Representatives of this cultural heritage published by Plunkett include a biography of fellow Prague-born exile Franz Werfel, numerous works by Stefan Zweig (as well as a memoir about him by his first wife Friderike Zweig), as well as the wartime speeches of Jan Masaryk, Speaking to my Country.

Epstein says that while immigrants typically idealize the “old country,” the Czech émigré community “thought of the First Czechoslovak Republic as a kind of Camelot.” Its most prominent figures included friend of journalist Ferdinand Peroutka, Karel Steinbach, who was at the heart of the city’s Czech community after having been persuaded to get American citizenship by Jan Masaryk.

Another member of the community Epstein recalls was Hana Winn, who worked for Voice of America, and whose two Prague-born daughters Janet Malcolm and Marie Winn, went on to become distinguished journalists.
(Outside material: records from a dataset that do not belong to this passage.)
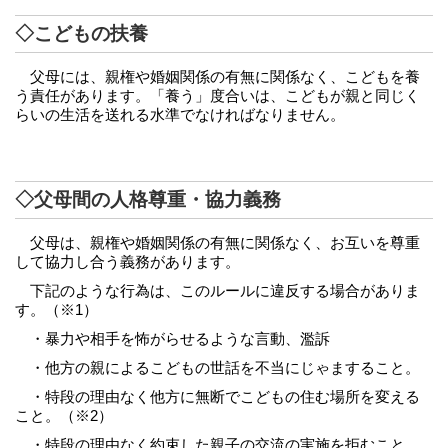
◇こどもの扶養
父母には、親権や婚姻関係の有無に関係なく、こどもを養
う責任があります。「養う」度合いは、こどもが親と同じく
らいの生活を送れる水準でなければなりません。
◇父母間の人格尊重・協力義務
父母は、親権や婚姻関係の有無に関係なく、お互いを尊重
して協力し合う義務があります。
下記のような行為は、このルールに違反する場合がありま
す。（※1）
・暴力や相手を怖がらせるような言動、濫訴
・他方の親によるこどもの世話を不当にじゃますること。
・特段の理由なく他方に無断でこどもの住む場所を変える
こと。（※2）
・特段の理由なく約束した親子の交流の実施を拒むこと。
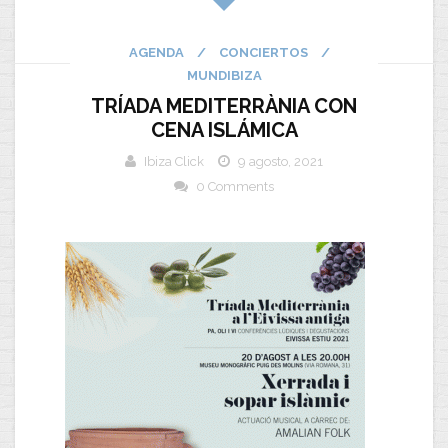
AGENDA
/
CONCIERTOS
/
MUNDIBIZA
TRÍADA MEDITERRÀNIA CON
CENA ISLÁMICA
Ibiza Click
9 agosto, 2021
0 Comments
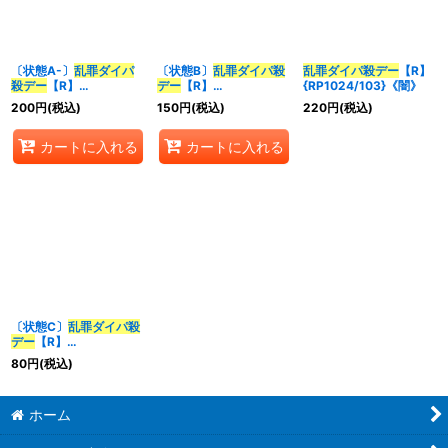
並び順
:
〔状態A-〕
乱罪
ダイパ
〔状態B〕
乱罪
ダイパ殺
乱罪
ダイパ殺デー
【R】
殺デー
【R】
デー
【R】
{RP1024/103}《闇》
カテゴリ
:
{RP1024/103}《闇》
{RP1024/103}《闇》
200
円
(税込)
150
円
(税込)
220
円
(税込)
カートに入れる
カートに入れる
特集
:
絞り込む
〔状態C〕
乱罪
ダイパ殺
デー
【R】
{RP1024/103}《闇》
80
円
(税込)
ホーム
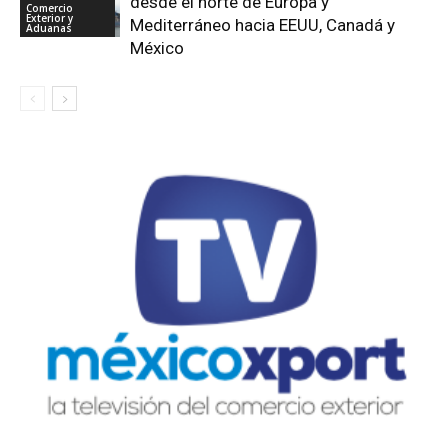
desde el norte de Europa y
Comercio
Exterior y
Mediterráneo hacia EEUU, Canadá y
Aduanas
México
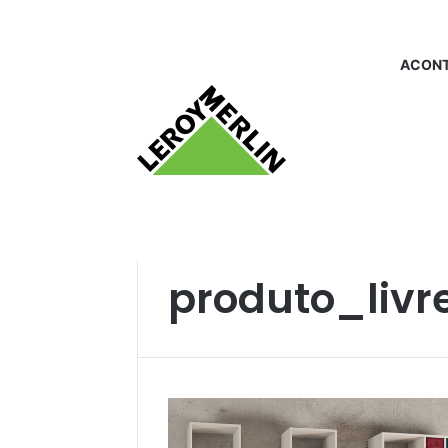
ACONT
Início
/
produto_livreiro
produto_livre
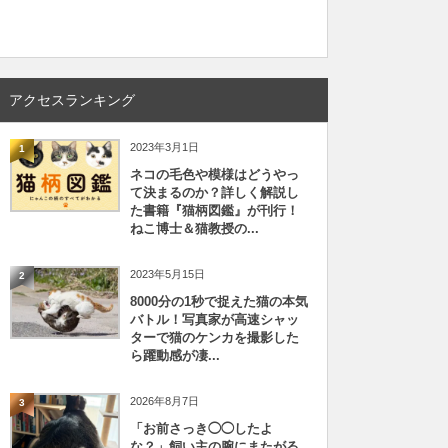
アクセスランキング
2023年3月1日
1
ネコの毛色や模様はどうやっ
て決まるのか？詳しく解説し
た書籍『猫柄図鑑』が刊行！
ねこ博士＆猫教授の...
2023年5月15日
2
8000分の1秒で捉えた猫の本気
バトル！写真家が高速シャッ
ターで猫のケンカを撮影した
ら躍動感が凄...
2026年8月7日
3
「お前さっき◯◯したよ
な？」飼い主の腕にまたがる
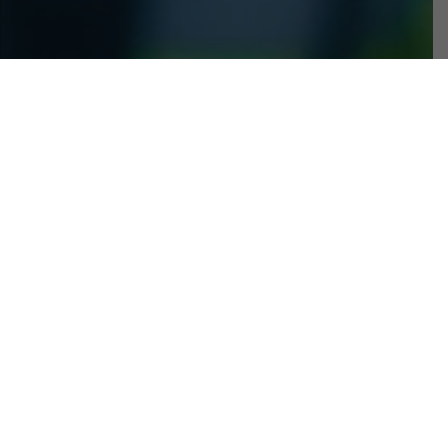
Proceso Técnico
Especializado
DIASA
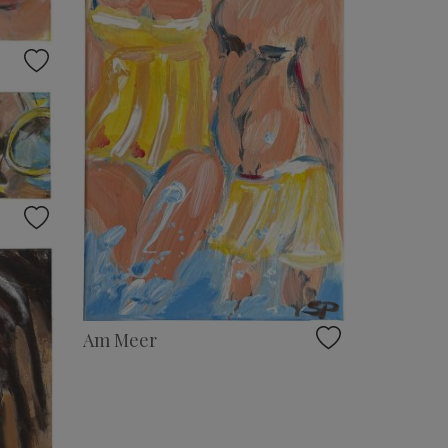
Am Meer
Epstein tells of a community that stuck together. When her mother reestablished her salon in Manhattan her first customer was the legendary Czech soprano Jarmila Novotná. Other Czech émigrés were hired to work as seamstresses, such as former actress Mimi Kohoutová.

“Almost all the people I grew up with in the Czech refugee community of New York in the 1950s are dead now and it is only in reading their memoirs that I realize how extraordinary they were.”

And in making some of those memoirs available to readers now others are able to take a glance into some challenging and extraordinary lives.